Spectral origin of conformal invariance in active nematic turbulence

TL;DR

This paper explains why zero-vorticity contours in active nematic turbulence exhibit conformal invariance and belong to the critical percolation universality class, based on spectral properties and long-range correlations.

Contribution

It provides a spectral explanation for the conformal invariance in active nematic turbulence, linking energy spectrum and correlation decay to universality class.

Findings

Zero-vorticity contours obey SLE_6 with diffusivity κ ≈ 6.

Energy spectrum E(q) ∼ q^{-1} implies correlation decay exponent a = 3/2.

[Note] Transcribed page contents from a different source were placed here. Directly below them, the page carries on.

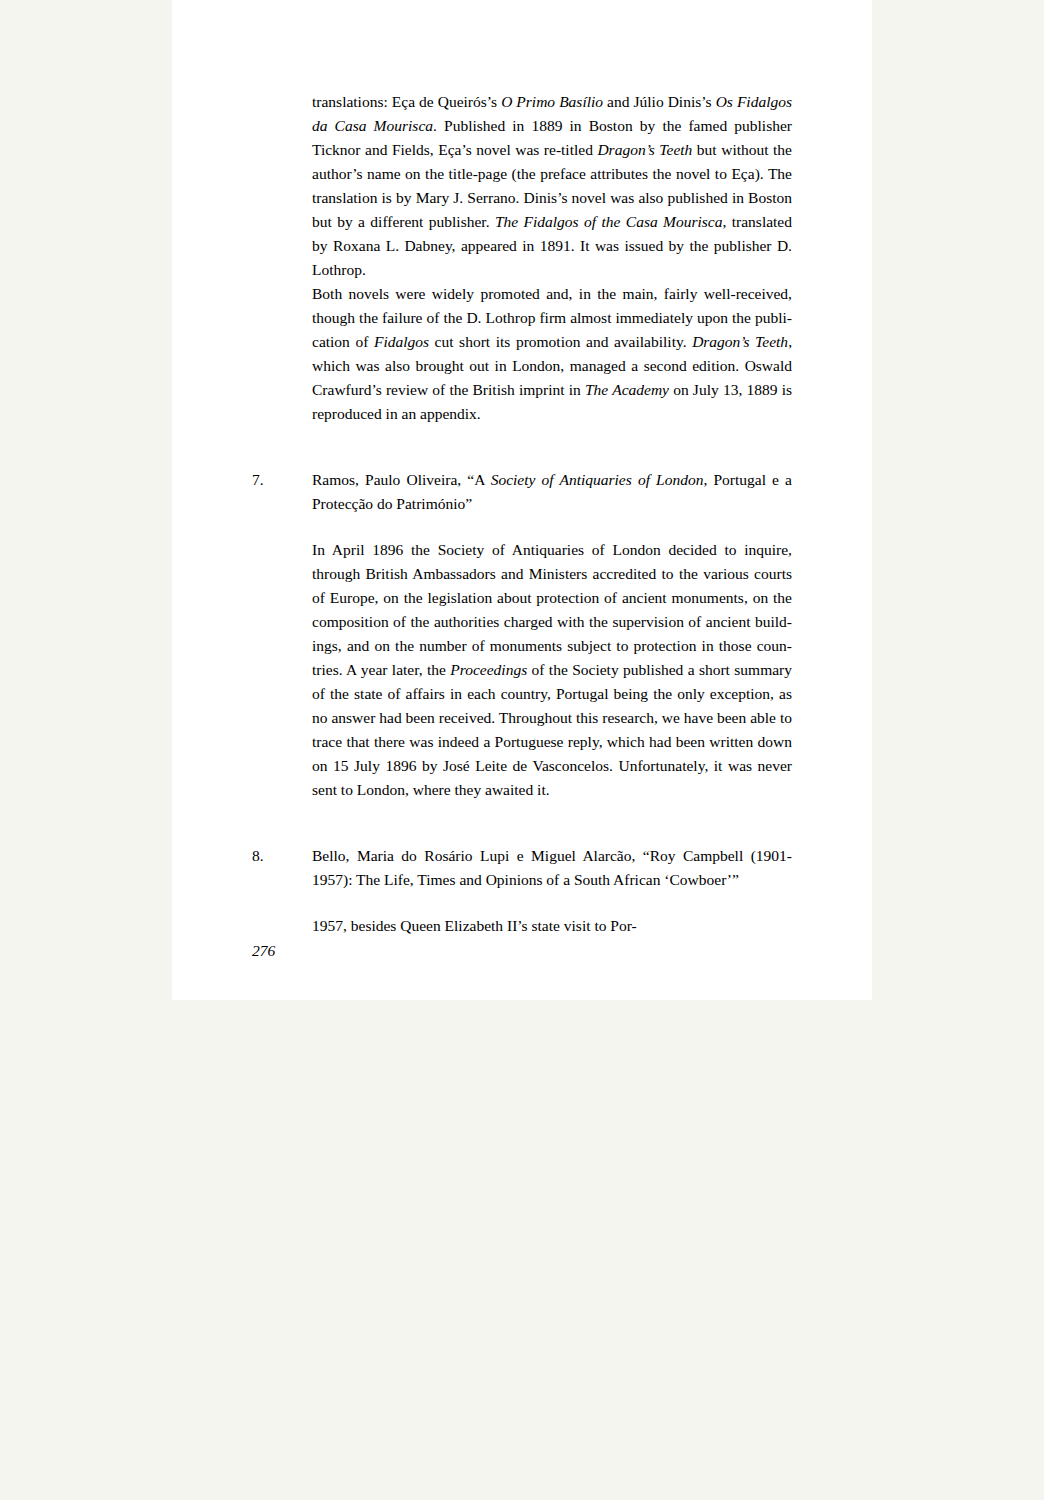translations: Eça de Queirós’s O Primo Basílio and Júlio Dinis’s Os Fidalgos da Casa Mourisca. Published in 1889 in Boston by the famed publisher Ticknor and Fields, Eça’s novel was re-titled Dragon’s Teeth but without the author’s name on the title-page (the preface attributes the novel to Eça). The translation is by Mary J. Serrano. Dinis’s novel was also published in Boston but by a different publisher. The Fidalgos of the Casa Mourisca, translated by Roxana L. Dabney, appeared in 1891. It was issued by the publisher D. Lothrop.
Both novels were widely promoted and, in the main, fairly well-received, though the failure of the D. Lothrop firm almost immediately upon the publication of Fidalgos cut short its promotion and availability. Dragon’s Teeth, which was also brought out in London, managed a second edition. Oswald Crawfurd’s review of the British imprint in The Academy on July 13, 1889 is reproduced in an appendix.
7.
Ramos, Paulo Oliveira, “A Society of Antiquaries of London, Portugal e a Protecção do Património”
In April 1896 the Society of Antiquaries of London decided to inquire, through British Ambassadors and Ministers accredited to the various courts of Europe, on the legislation about protection of ancient monuments, on the composition of the authorities charged with the supervision of ancient buildings, and on the number of monuments subject to protection in those countries. A year later, the Proceedings of the Society published a short summary of the state of affairs in each country, Portugal being the only exception, as no answer had been received. Throughout this research, we have been able to trace that there was indeed a Portuguese reply, which had been written down on 15 July 1896 by José Leite de Vasconcelos. Unfortunately, it was never sent to London, where they awaited it.
8.
Bello, Maria do Rosário Lupi e Miguel Alarcão, “Roy Campbell (1901-1957): The Life, Times and Opinions of a South African ‘Cowboer’”
1957, besides Queen Elizabeth II’s state visit to Por-
276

Gaussian surrogate fields confirm the spectral and conformal invariance results.

Abstract

Zero-vorticity contours in the collective flows of living cells obey Schramm-Loewner evolution with diffusivity $\kappa = 6$ and thus fall in the universality class of critical percolation. This observation is surprising because the underlying vorticity field has long-range correlations that, according to the Weinrib-Halperin criterion, should alter the universality class. Here we propose a spectral explanation for this apparent paradox in two-dimensional active nematic turbulence. The universal energy spectrum $E(q) \sim q^{-1}$ implies sign-field correlations whose decay exponent $a = 3/2$ matches the Weinrib-Halperin marginal threshold $2/\nu_0 = 3/2$ for two-dimensional percolation. At this marginal point the long-range correlations are irrelevant under renormalization, so the system flows to the uncorrelated percolation fixed point. Gaussian surrogate fields with the same spectrum confirm $a = 3/2$ to three significant figures, and left-passage analysis of their zero-vorticity interfaces yields $\kappa = 5.98 \pm 0.08$, consistent with SLE_6.